Na⁺,K⁺-ATPase actively extrudes three cytoplasmic Na⁺ ions in exchange for two extracellular K⁺ ions for each ATP hydrolyzed. The atomic structure with bound Na⁺ identifies three Na⁺ sites, named I, II, and III. It has been proposed that site III is the first to be occupied and site II last, when Na⁺ binds from the cytoplasmic side.
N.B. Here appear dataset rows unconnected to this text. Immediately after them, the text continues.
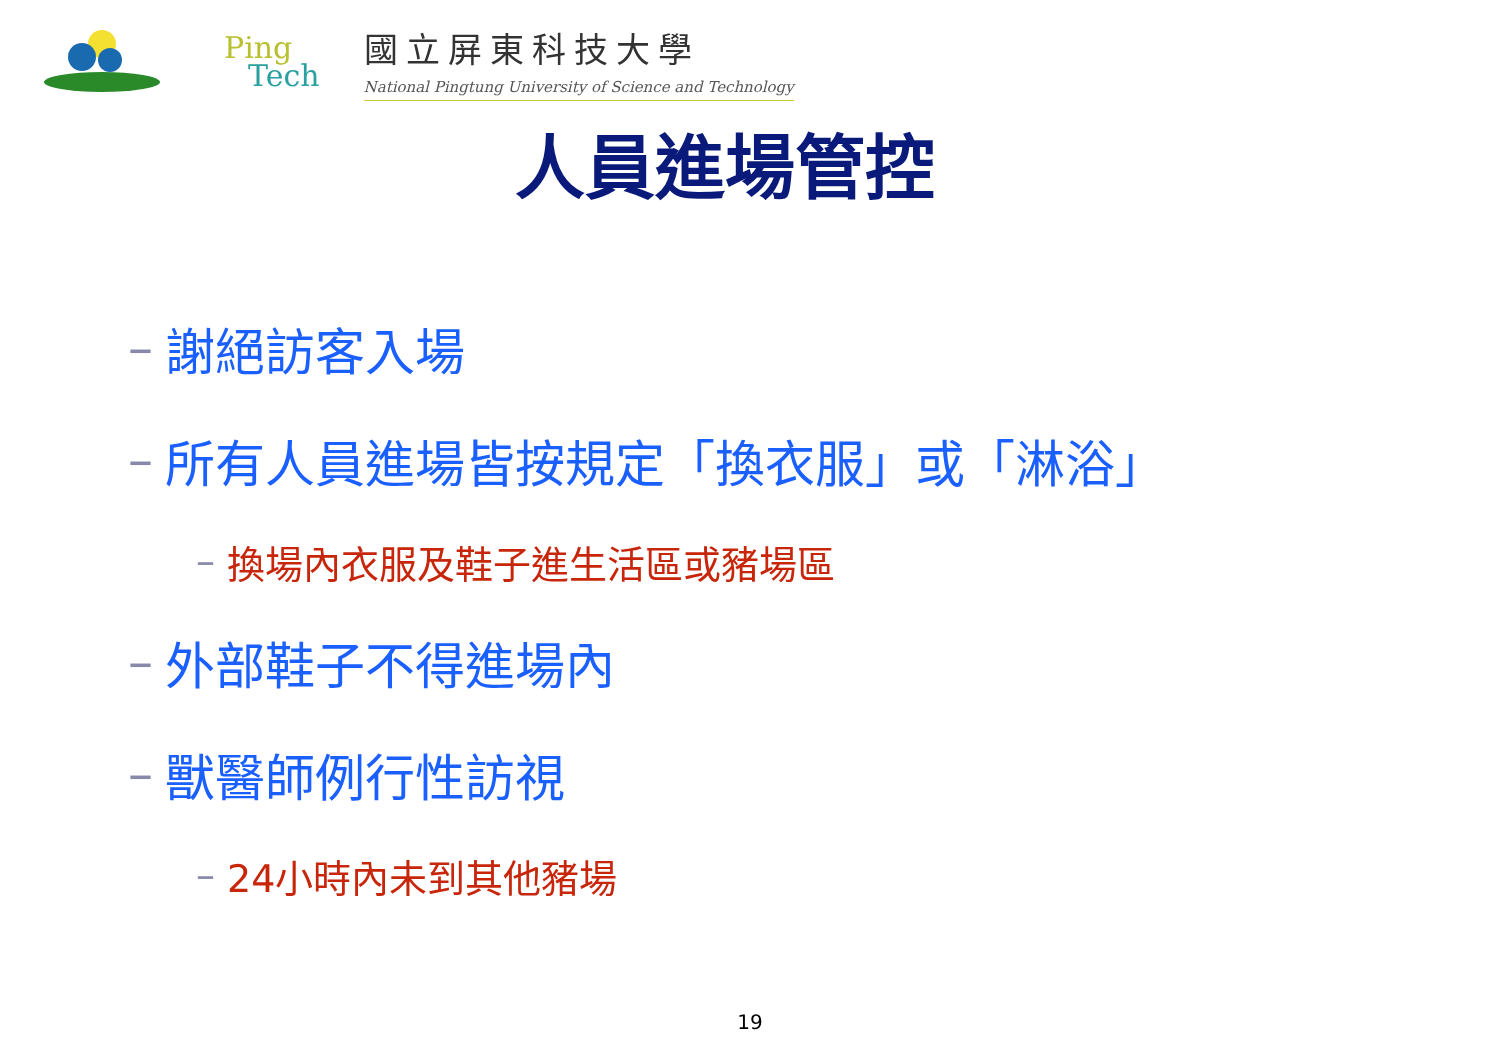Ping
Tech
國立屏東科技大學
National Pingtung University of Science and Technology
人員進場管控
– 謝絕訪客入場
– 所有人員進場皆按規定「換衣服」或「淋浴」
– 換場內衣服及鞋子進生活區或豬場區
– 外部鞋子不得進場內
– 獸醫師例行性訪視
– 24小時內未到其他豬場
19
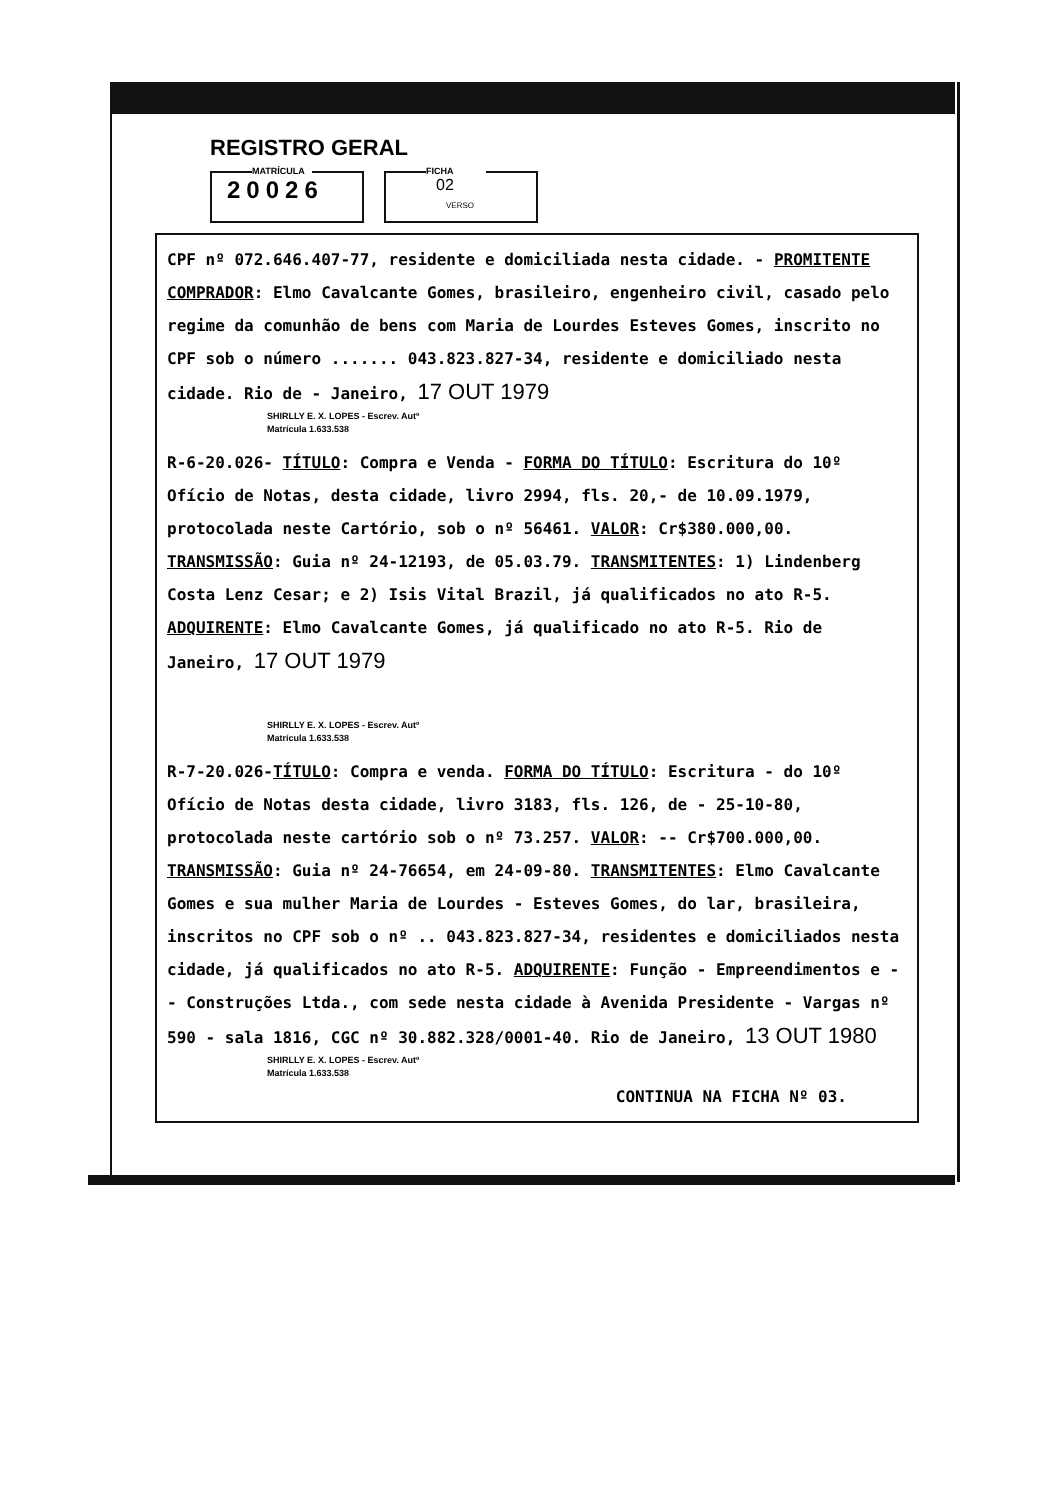REGISTRO GERAL
MATRÍCULA
20026
FICHA
02
VERSO
CPF nº 072.646.407-77, residente e domiciliada nesta cidade. - PROMITENTE COMPRADOR: Elmo Cavalcante Gomes, brasileiro, engenheiro civil, casado pelo regime da comunhão de bens com Maria de Lourdes Esteves Gomes, inscrito no CPF sob o número ....... 043.823.827-34, residente e domiciliado nesta cidade. Rio de - Janeiro, 17 OUT 1979
SHIRLLY E. X. LOPES - Escrev. Autº
Matrícula 1.633.538
R-6-20.026- TÍTULO: Compra e Venda - FORMA DO TÍTULO: Escritura do 10º Ofício de Notas, desta cidade, livro 2994, fls. 20,- de 10.09.1979, protocolada neste Cartório, sob o nº 56461. VALOR: Cr$380.000,00. TRANSMISSÃO: Guia nº 24-12193, de 05.03.79. TRANSMITENTES: 1) Lindenberg Costa Lenz Cesar; e 2) Isis Vital Brazil, já qualificados no ato R-5. ADQUIRENTE: Elmo Cavalcante Gomes, já qualificado no ato R-5. Rio de Janeiro, 17 OUT 1979
SHIRLLY E. X. LOPES - Escrev. Autº
Matrícula 1.633.538
R-7-20.026-TÍTULO: Compra e venda. FORMA DO TÍTULO: Escritura - do 10º Ofício de Notas desta cidade, livro 3183, fls. 126, de - 25-10-80, protocolada neste cartório sob o nº 73.257. VALOR: -- Cr$700.000,00. TRANSMISSÃO: Guia nº 24-76654, em 24-09-80. TRANSMITENTES: Elmo Cavalcante Gomes e sua mulher Maria de Lourdes - Esteves Gomes, do lar, brasileira, inscritos no CPF sob o nº .. 043.823.827-34, residentes e domiciliados nesta cidade, já qualificados no ato R-5. ADQUIRENTE: Função - Empreendimentos e -- Construções Ltda., com sede nesta cidade à Avenida Presidente - Vargas nº 590 - sala 1816, CGC nº 30.882.328/0001-40. Rio de Janeiro, 13 OUT 1980
SHIRLLY E. X. LOPES - Escrev. Autº
Matrícula 1.633.538
CONTINUA NA FICHA Nº 03.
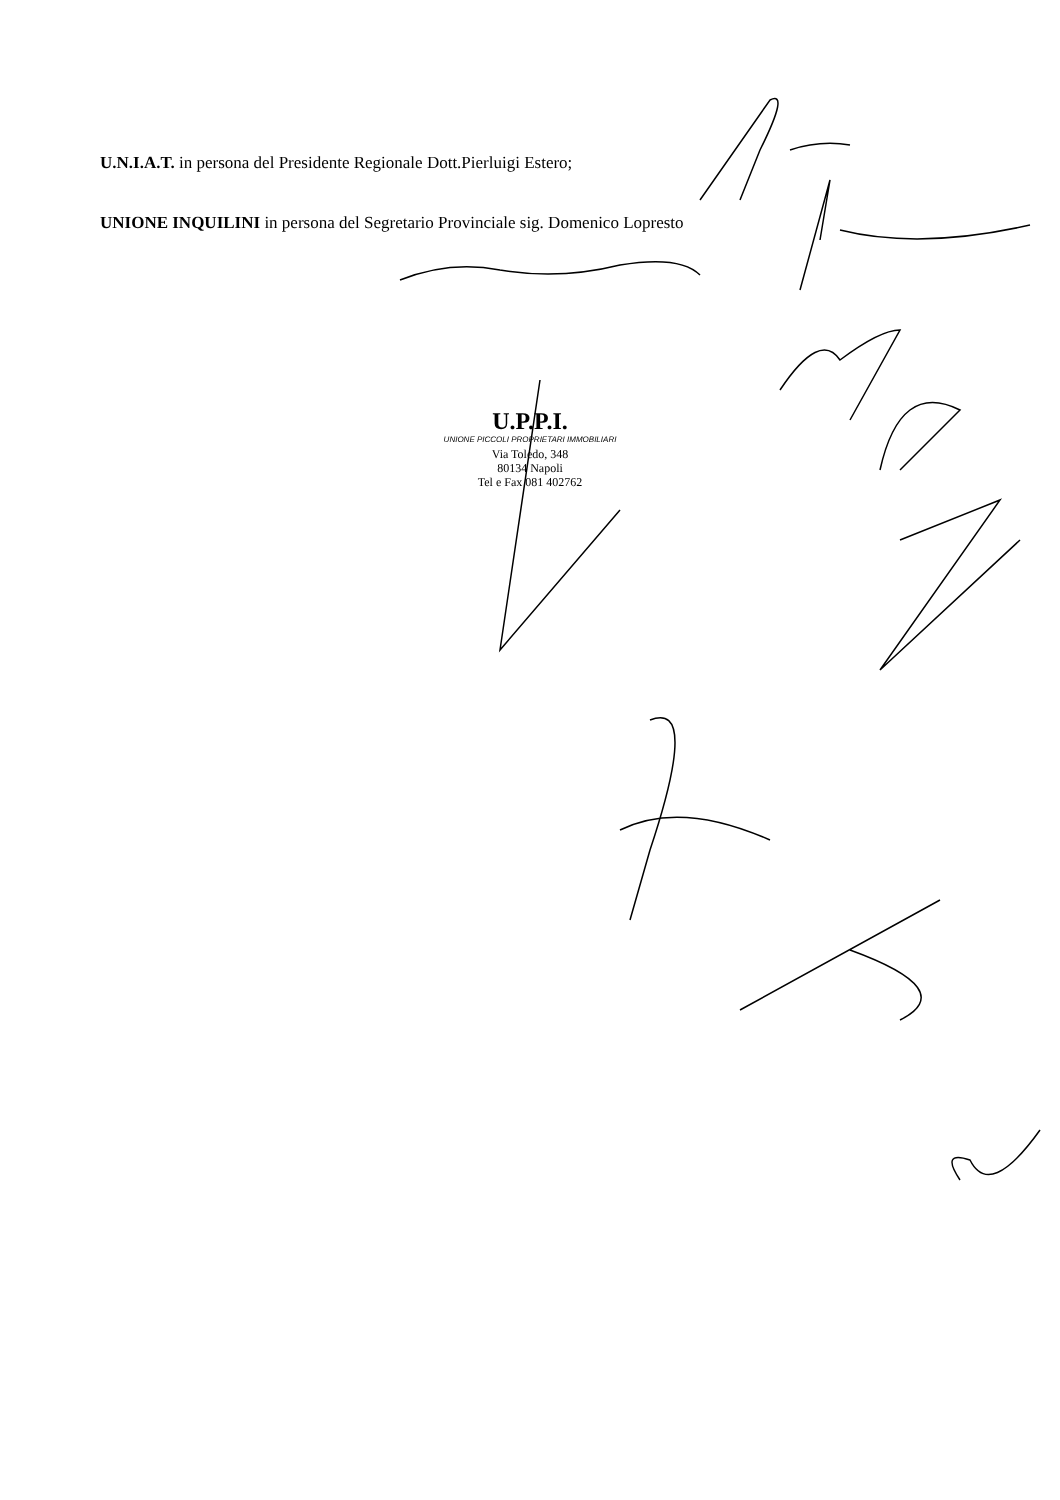U.N.I.A.T. in persona del Presidente Regionale Dott.Pierluigi Estero;
UNIONE INQUILINI in persona del Segretario Provinciale sig. Domenico Lopresto
U.P.P.I.
UNIONE PICCOLI PROPRIETARI IMMOBILIARI
Via Toledo, 348
80134 Napoli
Tel e Fax 081 402762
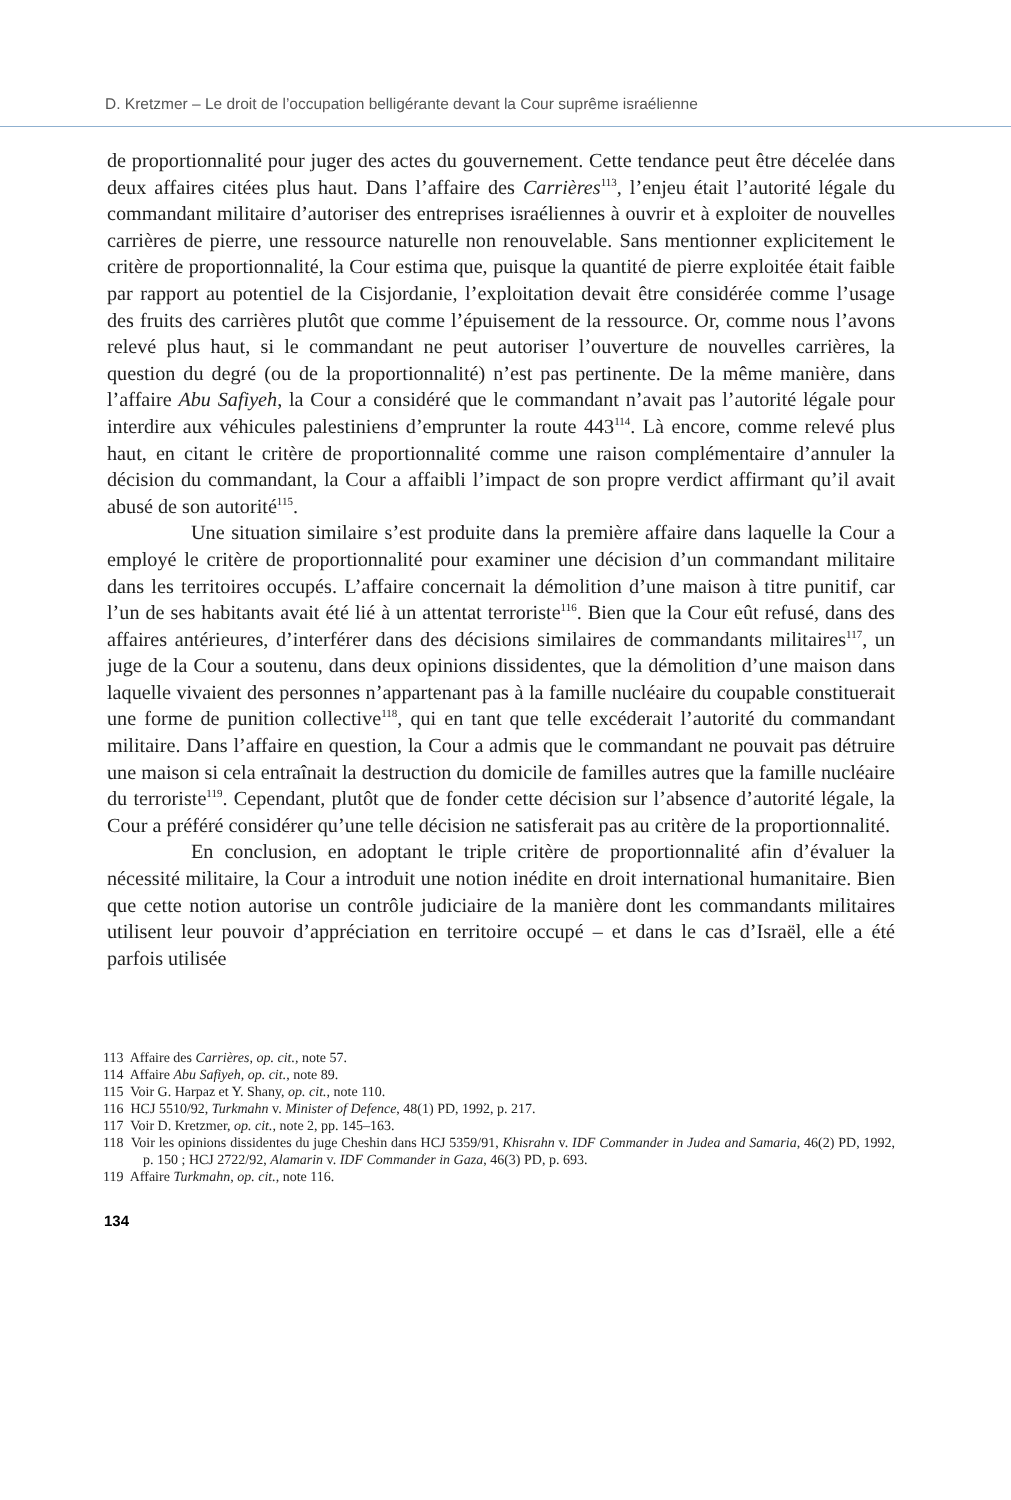D. Kretzmer – Le droit de l’occupation belligérante devant la Cour suprême israélienne
de proportionnalité pour juger des actes du gouvernement. Cette tendance peut être décelée dans deux affaires citées plus haut. Dans l’affaire des Carrières<sup>113</sup>, l’enjeu était l’autorité légale du commandant militaire d’autoriser des entreprises israéliennes à ouvrir et à exploiter de nouvelles carrières de pierre, une ressource naturelle non renouvelable. Sans mentionner explicitement le critère de proportionnalité, la Cour estima que, puisque la quantité de pierre exploitée était faible par rapport au potentiel de la Cisjordanie, l’exploitation devait être considérée comme l’usage des fruits des carrières plutôt que comme l’épuisement de la ressource. Or, comme nous l’avons relevé plus haut, si le commandant ne peut autoriser l’ouverture de nouvelles carrières, la question du degré (ou de la proportionnalité) n’est pas pertinente. De la même manière, dans l’affaire Abu Safiyeh, la Cour a considéré que le commandant n’avait pas l’autorité légale pour interdire aux véhicules palestiniens d’emprunter la route 443<sup>114</sup>. Là encore, comme relevé plus haut, en citant le critère de proportionnalité comme une raison complémentaire d’annuler la décision du commandant, la Cour a affaibli l’impact de son propre verdict affirmant qu’il avait abusé de son autorité<sup>115</sup>.
Une situation similaire s’est produite dans la première affaire dans laquelle la Cour a employé le critère de proportionnalité pour examiner une décision d’un commandant militaire dans les territoires occupés. L’affaire concernait la démolition d’une maison à titre punitif, car l’un de ses habitants avait été lié à un attentat terroriste<sup>116</sup>. Bien que la Cour eût refusé, dans des affaires antérieures, d’interférer dans des décisions similaires de commandants militaires<sup>117</sup>, un juge de la Cour a soutenu, dans deux opinions dissidentes, que la démolition d’une maison dans laquelle vivaient des personnes n’appartenant pas à la famille nucléaire du coupable constituerait une forme de punition collective<sup>118</sup>, qui en tant que telle excéderait l’autorité du commandant militaire. Dans l’affaire en question, la Cour a admis que le commandant ne pouvait pas détruire une maison si cela entraînait la destruction du domicile de familles autres que la famille nucléaire du terroriste<sup>119</sup>. Cependant, plutôt que de fonder cette décision sur l’absence d’autorité légale, la Cour a préféré considérer qu’une telle décision ne satisferait pas au critère de la proportionnalité.
En conclusion, en adoptant le triple critère de proportionnalité afin d’évaluer la nécessité militaire, la Cour a introduit une notion inédite en droit international humanitaire. Bien que cette notion autorise un contrôle judiciaire de la manière dont les commandants militaires utilisent leur pouvoir d’appréciation en territoire occupé – et dans le cas d’Israël, elle a été parfois utilisée
113 Affaire des Carrières, op. cit., note 57.
114 Affaire Abu Safiyeh, op. cit., note 89.
115 Voir G. Harpaz et Y. Shany, op. cit., note 110.
116 HCJ 5510/92, Turkmahn v. Minister of Defence, 48(1) PD, 1992, p. 217.
117 Voir D. Kretzmer, op. cit., note 2, pp. 145–163.
118 Voir les opinions dissidentes du juge Cheshin dans HCJ 5359/91, Khisrahn v. IDF Commander in Judea and Samaria, 46(2) PD, 1992, p. 150 ; HCJ 2722/92, Alamarin v. IDF Commander in Gaza, 46(3) PD, p. 693.
119 Affaire Turkmahn, op. cit., note 116.
134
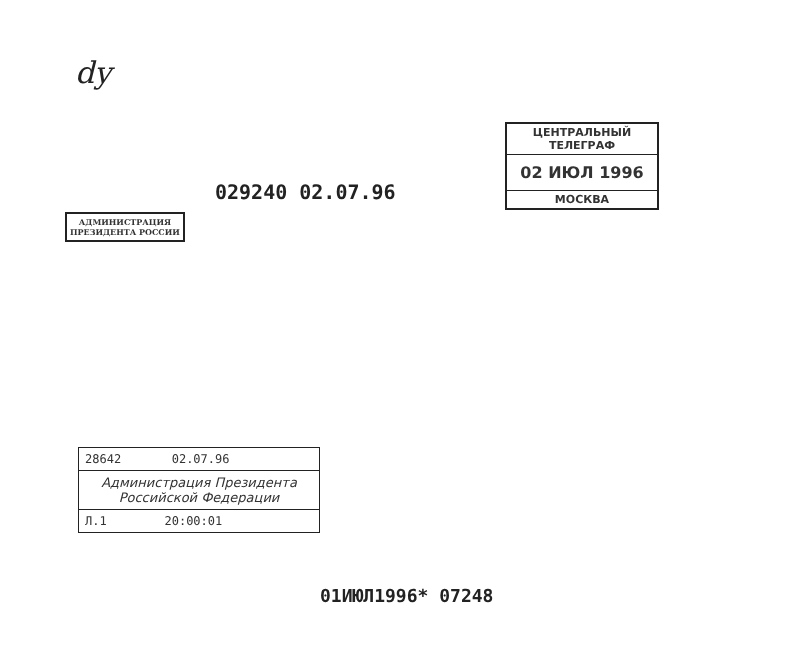dy
ЦЕНТРАЛЬНЫЙ ТЕЛЕГРАФ
02 ИЮЛ 1996
МОСКВА
029240 02.07.96
АДМИНИСТРАЦИЯ
ПРЕЗИДЕНТА РОССИИ
28642 02.07.96
Администрация Президента
Российской Федерации
Л.1 20:00:01
01ИЮЛ1996* 07248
It is usually assumed that the occupation of all three Na⁺ sites is obligatory for the activation of phosphoryl transfer from ATP. To obtain more insight into the individual roles of the ion-binding sites, we have analyzed a series of seven mutants with substitution of the critical ion-binding residue Ser777, which is a shared ligand between Na⁺ sites I and III. Surprisingly, mutants with large and bulky substituents expected to prevent or profoundly disturb Na⁺ access to sites I and III retain the ability to form a phosphoenzyme from ATP, even with increased apparent Na⁺ affinity. This indicates that Na⁺ binding solely at site II is sufficient to promote phosphorylation. These mutations appear to lock the membrane sector into an E₁-like configuration, allowing Na⁺ but not K⁺ to bind at site II, while the cytoplasmic sector undergoes conformational changes uncoupled from the membrane sector.